## Material provided
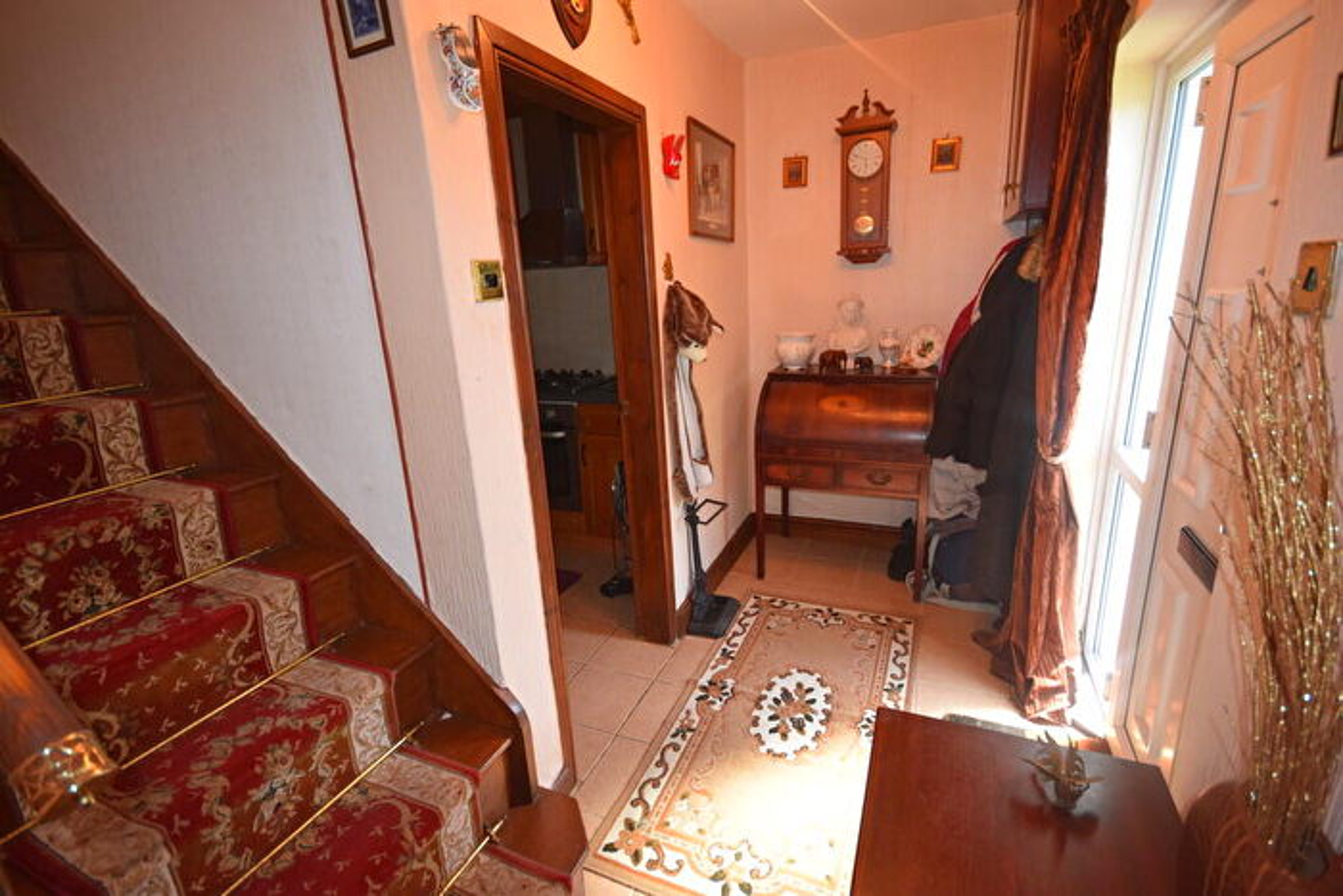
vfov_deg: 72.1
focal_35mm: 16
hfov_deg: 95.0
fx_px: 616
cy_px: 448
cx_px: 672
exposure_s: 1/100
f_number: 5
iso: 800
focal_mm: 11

==

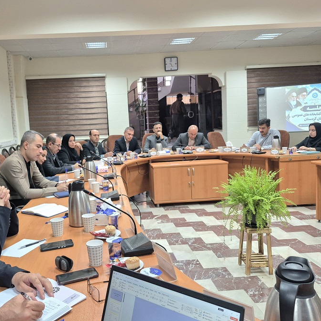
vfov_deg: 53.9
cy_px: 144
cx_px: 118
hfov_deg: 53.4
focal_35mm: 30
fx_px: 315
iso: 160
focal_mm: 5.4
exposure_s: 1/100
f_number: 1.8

## Problem to solve
Look back at the entries above. Retype the line with "vfov_deg: 53.9", the line with "f_number: 1.8", and all lines in between.

## Written answer
vfov_deg: 53.9
cy_px: 144
cx_px: 118
hfov_deg: 53.4
focal_35mm: 30
fx_px: 315
iso: 160
focal_mm: 5.4
exposure_s: 1/100
f_number: 1.8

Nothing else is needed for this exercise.